| EXERCISE REQUIREMENTS |
Using the entries below, write out the line with "BS EN 971-1:1996: 378 -> 300", the line with "CTE_Eurhamphaea_vexilligera1|v8-055142: 876 ->", and every line in between, exactly as each is written.

# # # # # # #

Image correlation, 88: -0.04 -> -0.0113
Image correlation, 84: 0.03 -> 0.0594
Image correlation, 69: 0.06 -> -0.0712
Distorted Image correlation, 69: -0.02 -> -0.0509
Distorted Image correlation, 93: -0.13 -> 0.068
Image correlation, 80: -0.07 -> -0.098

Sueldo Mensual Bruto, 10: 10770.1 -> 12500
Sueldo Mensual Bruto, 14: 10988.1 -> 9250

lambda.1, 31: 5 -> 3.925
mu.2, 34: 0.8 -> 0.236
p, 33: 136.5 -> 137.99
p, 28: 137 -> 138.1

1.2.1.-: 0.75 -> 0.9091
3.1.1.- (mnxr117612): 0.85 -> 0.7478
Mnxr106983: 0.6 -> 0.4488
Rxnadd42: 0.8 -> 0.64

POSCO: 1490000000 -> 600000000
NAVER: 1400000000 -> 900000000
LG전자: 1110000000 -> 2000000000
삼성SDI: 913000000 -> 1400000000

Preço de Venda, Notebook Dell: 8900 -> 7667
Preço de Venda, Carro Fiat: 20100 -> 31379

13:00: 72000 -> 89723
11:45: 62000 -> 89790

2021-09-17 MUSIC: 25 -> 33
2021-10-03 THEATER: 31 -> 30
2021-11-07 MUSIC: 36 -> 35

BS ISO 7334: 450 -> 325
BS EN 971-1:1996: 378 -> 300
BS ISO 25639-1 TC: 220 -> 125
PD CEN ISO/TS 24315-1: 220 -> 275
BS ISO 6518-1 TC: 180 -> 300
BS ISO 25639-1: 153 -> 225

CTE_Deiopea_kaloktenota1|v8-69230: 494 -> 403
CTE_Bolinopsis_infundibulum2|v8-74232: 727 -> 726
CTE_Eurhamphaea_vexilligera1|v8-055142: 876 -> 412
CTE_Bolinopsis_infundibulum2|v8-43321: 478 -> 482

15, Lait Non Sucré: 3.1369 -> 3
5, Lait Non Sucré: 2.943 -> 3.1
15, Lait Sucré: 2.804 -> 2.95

# # # # # # #

| ANSWER AREA |
BS EN 971-1:1996: 378 -> 300
BS ISO 25639-1 TC: 220 -> 125
PD CEN ISO/TS 24315-1: 220 -> 275
BS ISO 6518-1 TC: 180 -> 300
BS ISO 25639-1: 153 -> 225

CTE_Deiopea_kaloktenota1|v8-69230: 494 -> 403
CTE_Bolinopsis_infundibulum2|v8-74232: 727 -> 726
CTE_Eurhamphaea_vexilligera1|v8-055142: 876 -> 412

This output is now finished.